Due to these disparities in availability of care and quality of services, there are significant differences in how the health care system is utilized across varying socioeconomic statuses. Studies have shown that individuals with low socioeconomic status utilize—and prefer—more hospital based services as opposed to primary care[v]. Qualitative data show trends in preference due to a perceived notion that hospital care is more accessible, affordable, and of higher quality[vi]. Of course we know this not to be true, as it is recognized that 38 billion is spent each year due to over utilization of US emergency departments[vii]. Statistics show that individuals of low socioeconomic status utilize 45 % less ambulatory care as compared to high-SES patients[viii] which has great implications on healthcare spending and on overall health of this population.
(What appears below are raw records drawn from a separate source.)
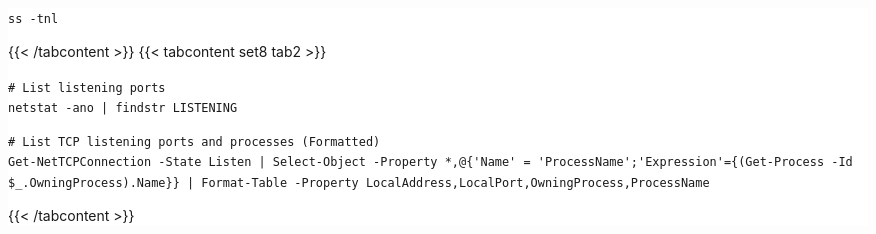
 ```console
ss -tnl
```

{{< /tabcontent >}}
{{< tabcontent set8 tab2 >}}

```console
# List listening ports
netstat -ano | findstr LISTENING
```

```console
# List TCP listening ports and processes (Formatted)
Get-NetTCPConnection -State Listen | Select-Object -Property *,@{'Name' = 'ProcessName';'Expression'={(Get-Process -Id $_.OwningProcess).Name}} | Format-Table -Property LocalAddress,LocalPort,OwningProcess,ProcessName
```

{{< /tabcontent >}}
For a world superpower, America’s system of health care is wrought with flaws in accessibility, spending and coverage. In order to maintain our “superpower” status, great strides need to be made in improving our health system and reducing health disparities.
[i] Anne-Emanuelle Birn, Yogan Pillay, Timothy Holtz, Textbook of International Health: Global Health in a Dynamic World (Oxford: Oxford University Press, 2009), 605.
[iii] Ibid., 619.
[iv] Ibid, 605.
[v] Kngovi, S., Barg, F., Carter, T., Long, J., Shannon, R. & Grande, D. “Understanding Why Patients Of Low Socioeconomic Status Prefer Hospitals Over Ambulatory Care”(2013) Health Affairs. 32:7, 1196-1203.
[vii] New England Healthcare Institute. “A Matter of Urgency: Reducing Emergency Department Overuse.” A NEHI Research Brief-March 2010
[viii]Kngovi, S., Barg, F., Carter, T., Long, J., Shannon, R. & Grande, D. “Understanding Why Patients Of Low Socioeconomic Status Prefer Hospitals Over Ambulatory Care” (2013) Health Affairs. 32; 7, 1196-1203.